_TASK DETAILS_: From the first line to the last, output the records exactly and drop any images.

_RECORD EXTRACTS_:
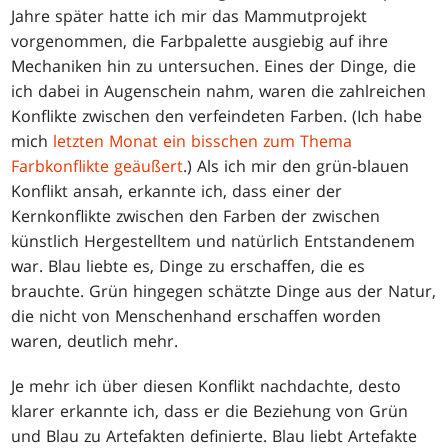
Jahre später hatte ich mir das Mammutprojekt
vorgenommen, die Farbpalette ausgiebig auf ihre
Mechaniken hin zu untersuchen. Eines der Dinge, die
ich dabei in Augenschein nahm, waren die zahlreichen
Konflikte zwischen den verfeindeten Farben. (Ich habe
mich
letzten Monat ein bisschen zum Thema
Farbkonflikte geäußert
.) Als ich mir den grün-blauen
Konflikt ansah, erkannte ich, dass einer der
Kernkonflikte zwischen den Farben der zwischen
künstlich Hergestelltem und natürlich Entstandenem
war. Blau liebte es, Dinge zu erschaffen, die es
brauchte. Grün hingegen schätzte Dinge aus der Natur,
die nicht von Menschenhand erschaffen worden
waren, deutlich mehr.
Je mehr ich über diesen Konflikt nachdachte, desto
klarer erkannte ich, dass er die Beziehung von Grün
und Blau zu Artefakten definierte. Blau liebt Artefakte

_COMPLETED EXERCISE_:
Jahre später hatte ich mir das Mammutprojekt
vorgenommen, die Farbpalette ausgiebig auf ihre
Mechaniken hin zu untersuchen. Eines der Dinge, die
ich dabei in Augenschein nahm, waren die zahlreichen
Konflikte zwischen den verfeindeten Farben. (Ich habe
mich
letzten Monat ein bisschen zum Thema
Farbkonflikte geäußert
.) Als ich mir den grün-blauen
Konflikt ansah, erkannte ich, dass einer der
Kernkonflikte zwischen den Farben der zwischen
künstlich Hergestelltem und natürlich Entstandenem
war. Blau liebte es, Dinge zu erschaffen, die es
brauchte. Grün hingegen schätzte Dinge aus der Natur,
die nicht von Menschenhand erschaffen worden
waren, deutlich mehr.
Je mehr ich über diesen Konflikt nachdachte, desto
klarer erkannte ich, dass er die Beziehung von Grün
und Blau zu Artefakten definierte. Blau liebt Artefakte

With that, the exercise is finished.